D’un point de vue technique, on peut également ajouté que le train récupère la totalité de l’énergie de freinage, ou encore que les trois voitures du centre sont motrices, les deux extrêmes dotées de cabines de conduites, n’étant que des remorques dépourvues de moteur.
Des livraisons jusqu’en 2035
Pour le moment, seule la rame livrée à la RATP a été produite. A l’automne, elle entrera seule en service sur la 10, où les trains arriveront progressivement jusqu’à la mi 2027. Si 30 MF19 remplaceront 30 MF67, les voyageurs gagneront tout de même 10 à 15 % de capacité, grâce aux intercirculations.
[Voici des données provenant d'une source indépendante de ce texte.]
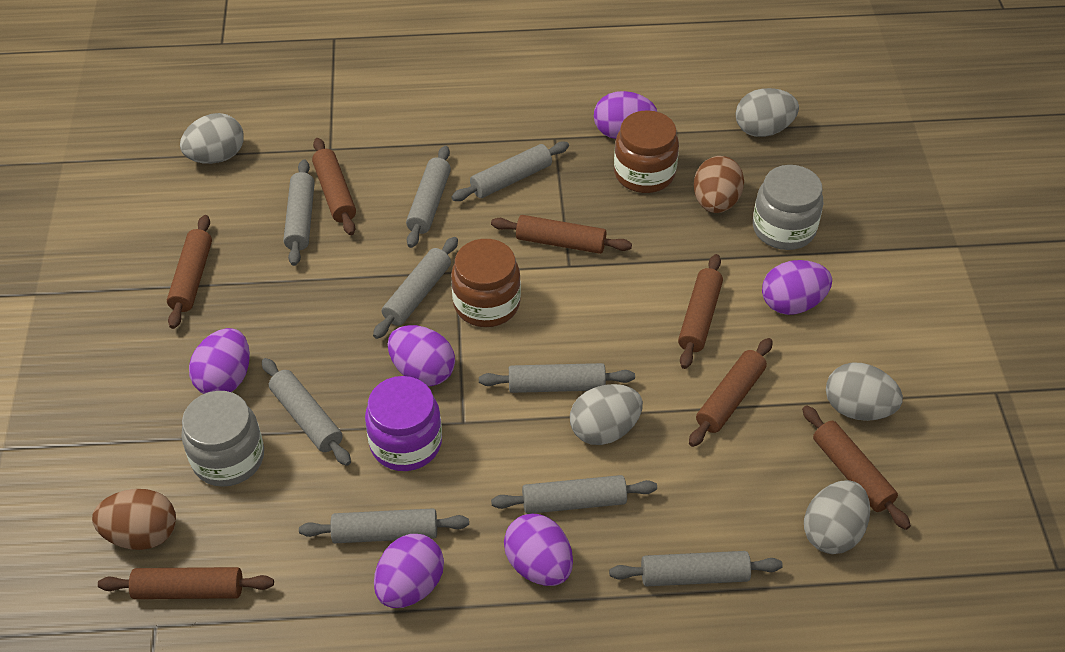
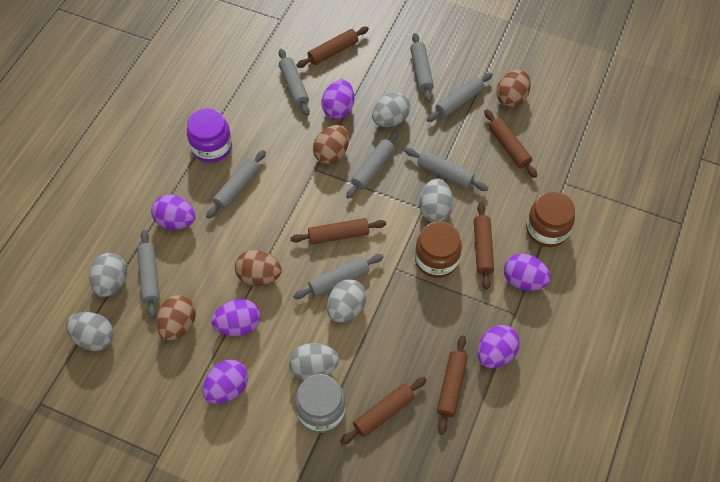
brown egg: [92,489,176,550] [694,156,744,213] = 2 -> [156,295,196,341] [235,250,282,286] [313,125,349,165] [496,69,531,108] = 4
brown rolling pin: [98,567,274,599] [167,215,212,329] [312,138,356,235] [491,215,632,254] [678,254,723,369] [689,338,773,447] [802,405,911,530] = 7 -> [290,218,386,244] [296,27,369,68] [340,377,427,444] [437,335,468,435] [474,202,494,290] [484,109,537,178] = 6
grey egg: [180,113,244,164] [570,384,643,445] [736,88,799,137] [804,480,870,554] [826,363,903,421] = 5 -> [66,312,114,351] [89,253,127,297] [289,343,339,381] [327,279,367,323] [372,92,410,127] [419,179,453,222] = 6
grey jar: [181,391,264,487] [753,165,823,250] = 2 -> [295,374,346,433] = 1
grey rolling pin: [262,358,351,466] [283,159,315,266] [299,508,469,543] [373,237,458,339] [406,146,451,248] [451,142,569,201] [479,363,635,393] [491,475,657,514] [609,551,783,587] = 9 -> [137,230,160,319] [206,150,266,219] [279,49,310,116] [293,254,384,299] [346,131,399,199] [404,148,488,191] [410,33,434,102] [427,73,493,122] = 8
En 2026, la ligne 7 Bis recevra ses rames, suivie quatre mois plus tard de la 3 Bis, dont les livraisons s’achèveront en 2027. Ensuite, la 13 (2027), la 12 (2028) et la 8 (2029) seront à leur tour équipées. Les dernières lignes à être livrées, les 3 et 7, recevront leurs trains entre 2031 et 2033.
L’arrivée du MF 19 sera également l’occasion de réaliser des travaux de modernisation des infrastructures. La 10 disposera d’un nouveau système de signalisation et de régulation (Octys version allégée), et de nouveaux SMR, Sites de maintenance et de remisage, seront construits à Créteil pour la ligne 8 et à Saint-Fargeau pour les 3, 3 Bis et 7 Bis.
C’est également durant la campagne de livraison du MF19 que seront réalisés les travaux d’automatisation de la ligne 13. Il se pourrait que son parc soit directement assemblé sans cabine en fin de production, la 13 échangeant alors ses rames avec celles de la 7.
Quand l’ensemble des 410 rames aura été livré, le MF19 sera devenu à son tour l’un des emblèmes du métro parisien pour plusieurs décennies.